What operating system are you using?

No response

What installation option are you using?

No response

Relevant log output

No response

jwnimmer-tri commented 1 year ago

Thanks for this, I'll try to see what I can find.

What OS were you running on when you experienced the fault? It looks like Python 3.10, so I'm guessing Ubuntu 22?

cohnt commented 1 year ago

Yes, Python 3.10 with Ubuntu 22.04 (technically Tuxedo OS, but they're basically the same thing). Thanks for taking a look, and let me know if there's any other information you need!

hongkai-dai commented 1 year ago

@jwnimmer-tri have you made progress on this issue?

jwnimmer-tri commented 1 year ago

No, I haven't had time to circle back yet.

cohnt commented 1 year ago

I was able to distill this into a simpler example, by modifying some of Russ' code in underactuated.
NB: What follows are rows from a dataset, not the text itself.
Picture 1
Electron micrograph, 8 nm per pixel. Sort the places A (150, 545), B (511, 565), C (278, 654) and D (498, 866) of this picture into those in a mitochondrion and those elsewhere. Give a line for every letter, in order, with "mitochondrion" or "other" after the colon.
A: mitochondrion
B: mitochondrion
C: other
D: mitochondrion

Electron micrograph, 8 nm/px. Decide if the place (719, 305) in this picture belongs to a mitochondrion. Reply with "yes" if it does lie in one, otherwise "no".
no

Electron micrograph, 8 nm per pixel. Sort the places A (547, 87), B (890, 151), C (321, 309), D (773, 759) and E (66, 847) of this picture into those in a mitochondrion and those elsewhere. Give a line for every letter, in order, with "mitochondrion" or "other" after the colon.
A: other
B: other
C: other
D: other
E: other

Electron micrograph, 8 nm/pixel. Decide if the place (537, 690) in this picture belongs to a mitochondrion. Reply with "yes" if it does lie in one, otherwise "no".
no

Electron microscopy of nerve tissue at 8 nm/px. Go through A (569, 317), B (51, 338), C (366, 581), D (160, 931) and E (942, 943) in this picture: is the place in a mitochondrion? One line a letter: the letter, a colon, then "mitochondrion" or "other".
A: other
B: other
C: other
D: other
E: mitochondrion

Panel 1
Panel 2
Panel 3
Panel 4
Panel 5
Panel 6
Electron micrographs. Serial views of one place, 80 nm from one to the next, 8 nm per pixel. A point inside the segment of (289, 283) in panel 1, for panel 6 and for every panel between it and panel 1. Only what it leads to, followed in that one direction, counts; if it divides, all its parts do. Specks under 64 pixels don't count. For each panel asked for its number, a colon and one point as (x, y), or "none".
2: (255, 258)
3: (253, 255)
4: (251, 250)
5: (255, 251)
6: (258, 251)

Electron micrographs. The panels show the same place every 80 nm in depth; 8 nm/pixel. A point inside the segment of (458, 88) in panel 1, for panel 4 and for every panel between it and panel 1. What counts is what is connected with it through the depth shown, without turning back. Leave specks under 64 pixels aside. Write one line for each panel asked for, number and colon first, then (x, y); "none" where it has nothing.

You can find my modifications here -- all I've done is change

    options = FiniteHorizonLinearQuadraticRegulatorOptions()
    options.x0 = x_trajectory
    options.u0 = u_trajectory

to

    options = FiniteHorizonLinearQuadraticRegulatorOptions()
    options.x0 = options.xd = x_trajectory
    options.u0 = options.ud = u_trajectory

So the issue is definitely occurring when manually setting the desired and nominal trajectories, but I don't have an intuition as to why.

hongkai-dai commented 1 year ago

I will look into this later.

hongkai-dai commented 1 year ago

@cohnt does the segfault occur for pendulum or the cart-pole? I tried to set options.xd and options.ud for some simple example in C++ and the code runs fine. I think now I need to exactly re-write the pendulum/cart-pole example in C++ to reproduce this seg fault.

cohnt commented 1 year ago

It occurs for the acrobot, in the "Trajectory stabilization with (finite-horizon) LQR" block.